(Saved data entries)
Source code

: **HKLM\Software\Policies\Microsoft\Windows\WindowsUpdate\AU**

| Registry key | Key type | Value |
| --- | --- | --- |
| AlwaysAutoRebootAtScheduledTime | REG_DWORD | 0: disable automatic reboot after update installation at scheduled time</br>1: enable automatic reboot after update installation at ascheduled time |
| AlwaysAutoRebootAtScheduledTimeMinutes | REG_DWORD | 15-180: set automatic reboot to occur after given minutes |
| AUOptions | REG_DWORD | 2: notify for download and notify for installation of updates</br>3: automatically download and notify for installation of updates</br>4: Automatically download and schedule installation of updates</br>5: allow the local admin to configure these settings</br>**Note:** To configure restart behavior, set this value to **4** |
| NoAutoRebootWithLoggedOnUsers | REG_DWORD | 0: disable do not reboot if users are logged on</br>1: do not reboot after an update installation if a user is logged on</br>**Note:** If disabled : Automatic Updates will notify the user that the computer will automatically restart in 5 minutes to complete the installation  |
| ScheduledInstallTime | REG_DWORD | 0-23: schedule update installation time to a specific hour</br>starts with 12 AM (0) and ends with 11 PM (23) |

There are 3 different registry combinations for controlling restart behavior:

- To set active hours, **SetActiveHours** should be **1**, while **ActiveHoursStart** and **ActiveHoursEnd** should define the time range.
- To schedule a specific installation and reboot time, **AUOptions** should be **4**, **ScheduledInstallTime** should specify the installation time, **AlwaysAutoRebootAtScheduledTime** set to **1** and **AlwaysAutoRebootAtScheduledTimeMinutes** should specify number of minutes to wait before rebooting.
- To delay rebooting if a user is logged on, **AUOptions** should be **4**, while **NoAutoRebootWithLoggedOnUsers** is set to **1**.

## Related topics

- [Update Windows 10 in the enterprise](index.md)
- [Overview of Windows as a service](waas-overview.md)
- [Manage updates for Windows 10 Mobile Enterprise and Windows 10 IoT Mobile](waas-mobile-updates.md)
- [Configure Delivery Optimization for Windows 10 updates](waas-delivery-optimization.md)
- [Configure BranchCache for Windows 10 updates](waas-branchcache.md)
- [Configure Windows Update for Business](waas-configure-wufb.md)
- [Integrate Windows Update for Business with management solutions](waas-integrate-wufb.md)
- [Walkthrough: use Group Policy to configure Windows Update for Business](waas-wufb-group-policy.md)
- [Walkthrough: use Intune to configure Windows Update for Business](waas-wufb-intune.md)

### Task directions
Word for word, restate only the lines from the one containing "- [Manage updates" through the last line of the entries, with both ends kept.

### Written answer
- [Manage updates for Windows 10 Mobile Enterprise and Windows 10 IoT Mobile](waas-mobile-updates.md)
- [Configure Delivery Optimization for Windows 10 updates](waas-delivery-optimization.md)
- [Configure BranchCache for Windows 10 updates](waas-branchcache.md)
- [Configure Windows Update for Business](waas-configure-wufb.md)
- [Integrate Windows Update for Business with management solutions](waas-integrate-wufb.md)
- [Walkthrough: use Group Policy to configure Windows Update for Business](waas-wufb-group-policy.md)
- [Walkthrough: use Intune to configure Windows Update for Business](waas-wufb-intune.md)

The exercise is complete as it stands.